Truly a miracle that this book came out...

I normally prefer to not sound like I'm using hyperbole to hype something up more than needed, but I honestly do feel that B't X is one of the most underrated manga to have ever been released in North America. While it will obviously never truly get its fair shot in a world obsessed with Saint Seiya when it comes to Masami Kurumada, this manga is much more than it originally seems in the first volume. While the whole idea of rescuing Kotaro is the overarching story, the tale expands quite nicely into a rush to stop a force that can potentially destroy everything. The biggest theme of all in B't X is, quite simply, that war is never the answer & only results in loss. The warriors of the Machine Empire believe that their Emperor is going to bring about an era of peace, but as B't Raphaello inches closer & closer to finality it becomes obvious that conflict & war is almost never the path to absolute peace. In terms of execution the manga also differs from Kurumada's previous fare. Yeah, the fighting is still a focus, but each fight always feels somewhat different from the last, keeping everything from feeling repetitive & predictable, and the scenes involving Kotaro in UnderHell or Lon's attempt to confront Raphaello in person are always a welcome change of pace. Among shonen action titles B't X definitely offers some nice changes from the formula, and the homages to classic series like God Mars & Cyborg 009 are neat to see. Unfortunately, it's near impossible to own the entire manga now, as some volumes are highly out-of-print & go for insane prices; Volume 12 goes for ~$30-$40, while Volume 14 will run you over $110, at least. I would gladly welcome even a digital-only re-release, but that will likely never happen.

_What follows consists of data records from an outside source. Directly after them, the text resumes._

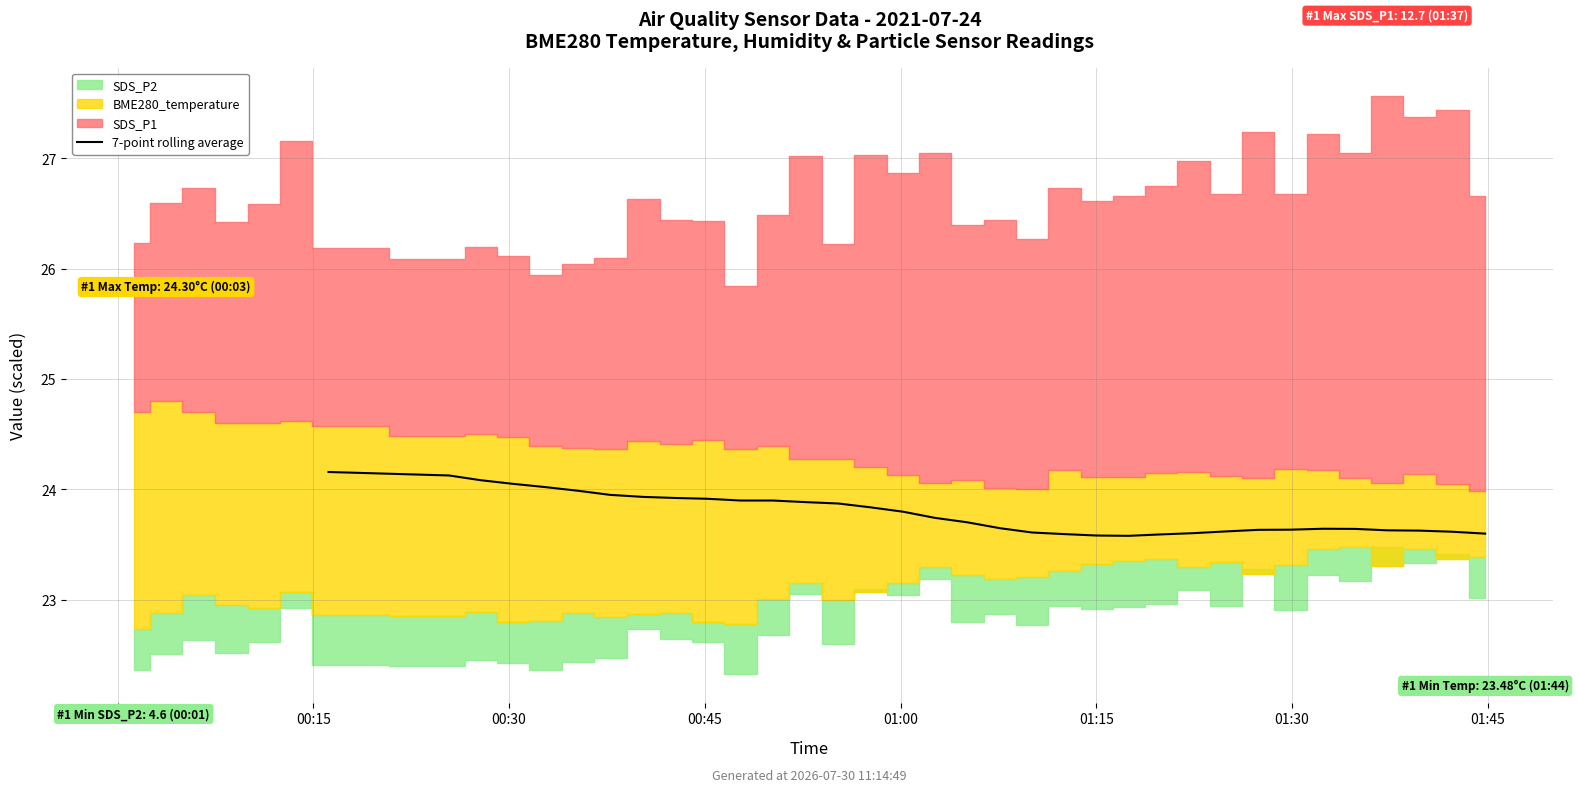

The value at 20 is 4.8. True or false?

False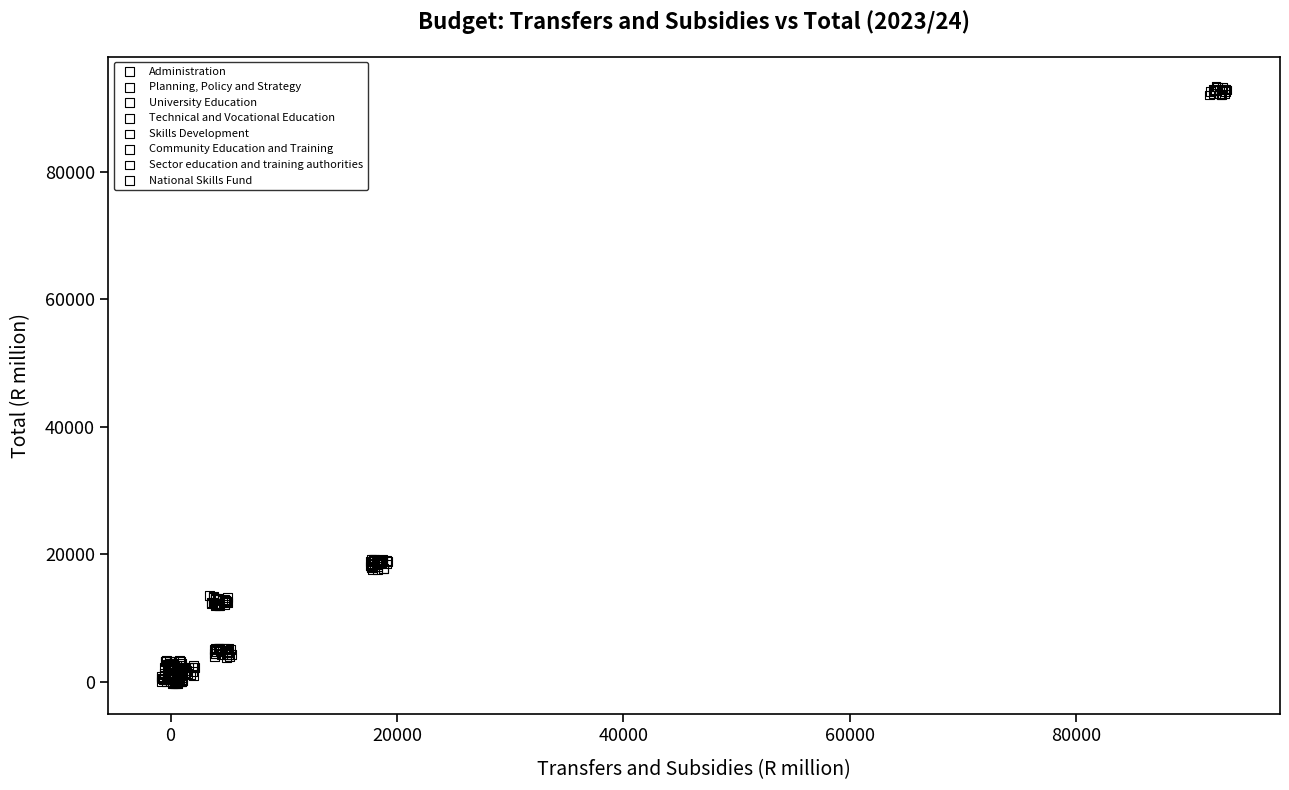

Which series contains the highest Y value?

University Education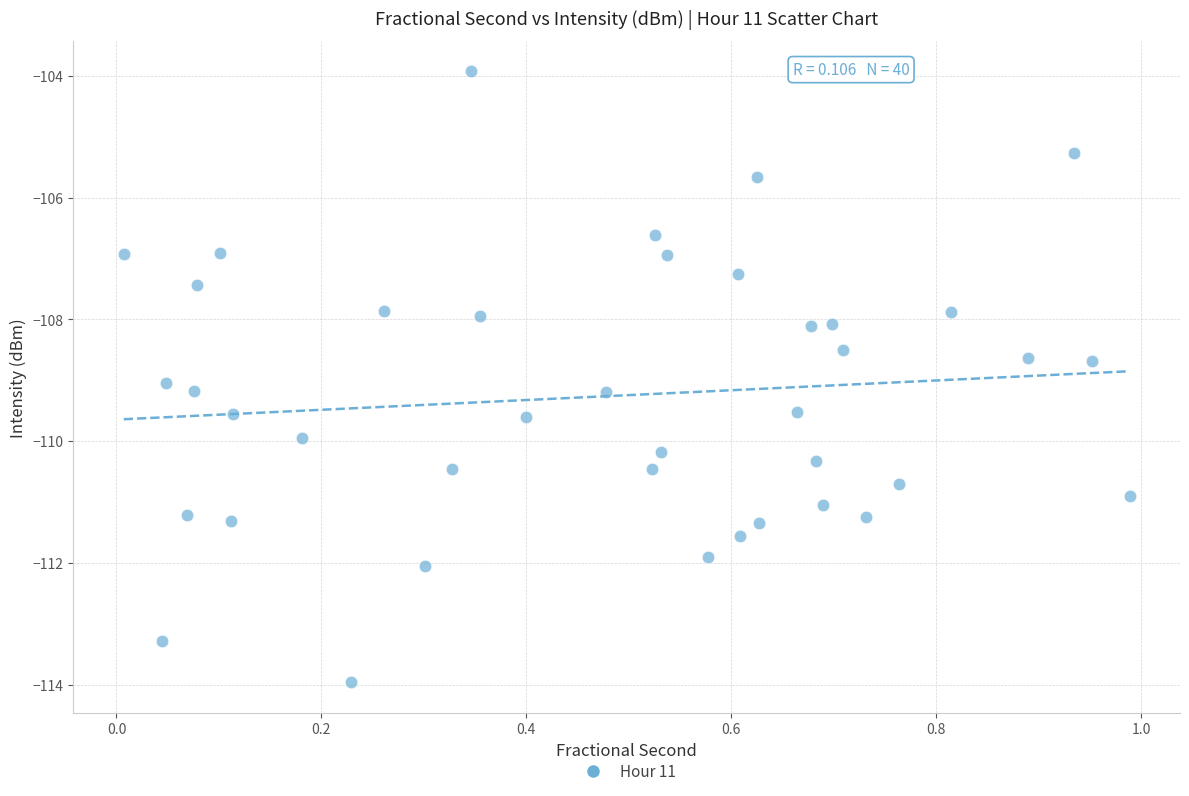

What is the range of X values (max minus min)?

1.0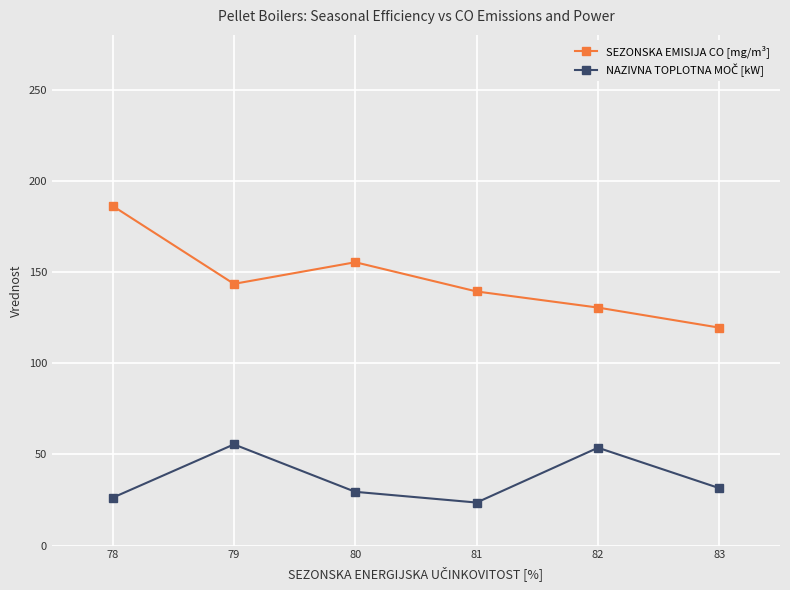

What is the minimum value for SEZONSKA EMISIJA CO [mg/m³]?

119.5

Personally, B't X means a lot to me from a nostalgic & fandom perspective, because this is the series (the anime adaptation especially) that got me interested in the works of Masami Kurumada. DiC's Knights of the Zodiac admittedly turned me off from wanting to give Saint Seiya a chance a decade ago, but the look & concept of B't X intrigued me. After watching that anime & really enjoying it I then gave the first season of Ring ni Kakero 1 a try, as it was the only season made at that point, and I really enjoyed that anime as well. Saint Seiya was actually the third Kurumada series I tried out (this time via the manga), hence why I jokingly say I got into Kurumada "the wrong way", but if I never gave B't X a try I may have never become the big fan of Masami Kurumada's catalog as I am now. Still, I tend to consider this series to be Kurumada's third-best work, but only if I really have to order them in terms of favorites. What puts Saint Seiya (my #2) & Ring ni Kakero 1 (#1) ahead of B't X really comes down to small, almost nitpicky things. For example, attack names in B't X, while not bad by any means, just don't quite have the same instant memorability that the attack names the other two titles have; Teppei's Shining Knuckle or Foh & Je T'aime's Fortune Symphonic are notable exceptions, though. Also, while B't X's story is much more focused & planned out, it does lack that kind of epic grandiosity that Seiya & even RnK carry with them. Still, B't X is a manga that was horrifically ignored here in North America, and it's a shame that it will probably never be given a second chance, even as Kurumada's notoriety is slowly becoming more & more positive here. By all means, if you have the opportunity, do read this manga because it absolutely deserves more love, but do know that it's hard to do so at the moment.